Below are several entries. Transcribe exactly those lines that fall from the one with "3e. Health Department" through the one with "3f. Health Department", end lines included.
-- -- --
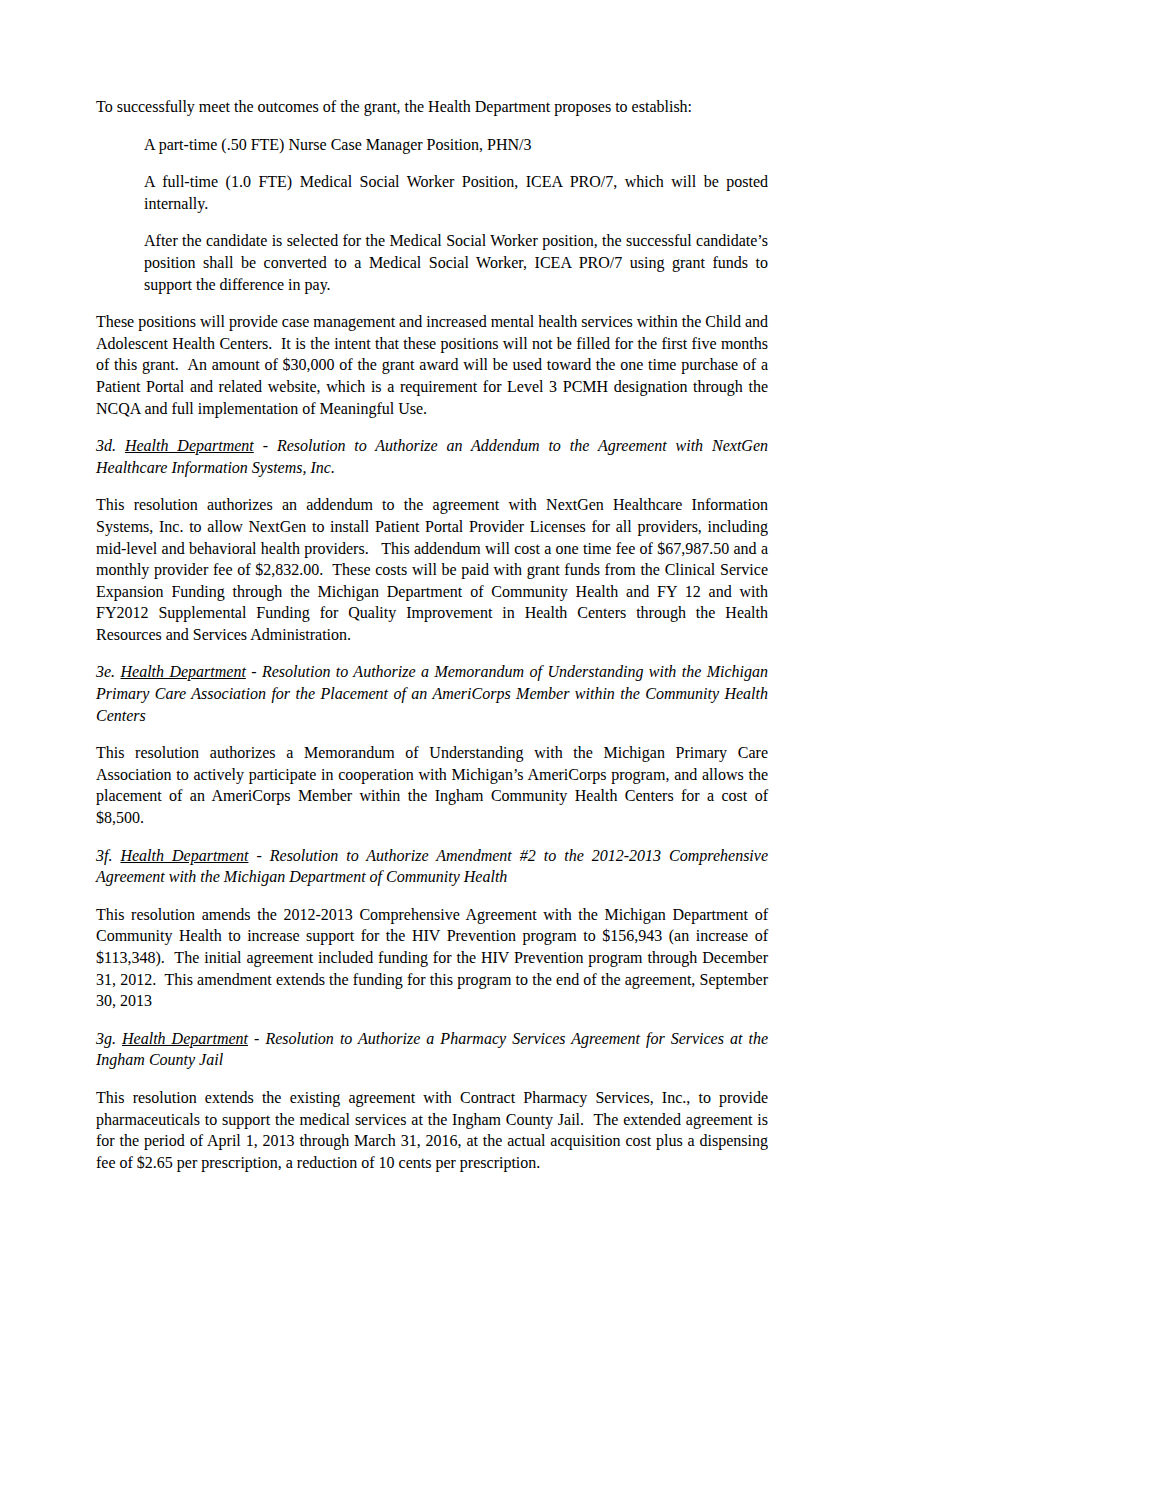To successfully meet the outcomes of the grant, the Health Department proposes to establish:
A part-time (.50 FTE) Nurse Case Manager Position, PHN/3
A full-time (1.0 FTE) Medical Social Worker Position, ICEA PRO/7, which will be posted internally.
After the candidate is selected for the Medical Social Worker position, the successful candidate’s position shall be converted to a Medical Social Worker, ICEA PRO/7 using grant funds to support the difference in pay.
These positions will provide case management and increased mental health services within the Child and Adolescent Health Centers. It is the intent that these positions will not be filled for the first five months of this grant. An amount of $30,000 of the grant award will be used toward the one time purchase of a Patient Portal and related website, which is a requirement for Level 3 PCMH designation through the NCQA and full implementation of Meaningful Use.
3d. Health Department - Resolution to Authorize an Addendum to the Agreement with NextGen Healthcare Information Systems, Inc.
This resolution authorizes an addendum to the agreement with NextGen Healthcare Information Systems, Inc. to allow NextGen to install Patient Portal Provider Licenses for all providers, including mid-level and behavioral health providers. This addendum will cost a one time fee of $67,987.50 and a monthly provider fee of $2,832.00. These costs will be paid with grant funds from the Clinical Service Expansion Funding through the Michigan Department of Community Health and FY 12 and with FY2012 Supplemental Funding for Quality Improvement in Health Centers through the Health Resources and Services Administration.
3e. Health Department - Resolution to Authorize a Memorandum of Understanding with the Michigan Primary Care Association for the Placement of an AmeriCorps Member within the Community Health Centers
This resolution authorizes a Memorandum of Understanding with the Michigan Primary Care Association to actively participate in cooperation with Michigan’s AmeriCorps program, and allows the placement of an AmeriCorps Member within the Ingham Community Health Centers for a cost of $8,500.
3f. Health Department - Resolution to Authorize Amendment #2 to the 2012-2013 Comprehensive Agreement with the Michigan Department of Community Health
This resolution amends the 2012-2013 Comprehensive Agreement with the Michigan Department of Community Health to increase support for the HIV Prevention program to $156,943 (an increase of $113,348). The initial agreement included funding for the HIV Prevention program through December 31, 2012. This amendment extends the funding for this program to the end of the agreement, September 30, 2013
3g. Health Department - Resolution to Authorize a Pharmacy Services Agreement for Services at the Ingham County Jail
This resolution extends the existing agreement with Contract Pharmacy Services, Inc., to provide pharmaceuticals to support the medical services at the Ingham County Jail. The extended agreement is for the period of April 1, 2013 through March 31, 2016, at the actual acquisition cost plus a dispensing fee of $2.65 per prescription, a reduction of 10 cents per prescription.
-- -- --
§ **SOLVED EXERCISE**
3e. Health Department - Resolution to Authorize a Memorandum of Understanding with the Michigan Primary Care Association for the Placement of an AmeriCorps Member within the Community Health Centers
This resolution authorizes a Memorandum of Understanding with the Michigan Primary Care Association to actively participate in cooperation with Michigan’s AmeriCorps program, and allows the placement of an AmeriCorps Member within the Ingham Community Health Centers for a cost of $8,500.
3f. Health Department - Resolution to Authorize Amendment #2 to the 2012-2013 Comprehensive Agreement with the Michigan Department of Community Health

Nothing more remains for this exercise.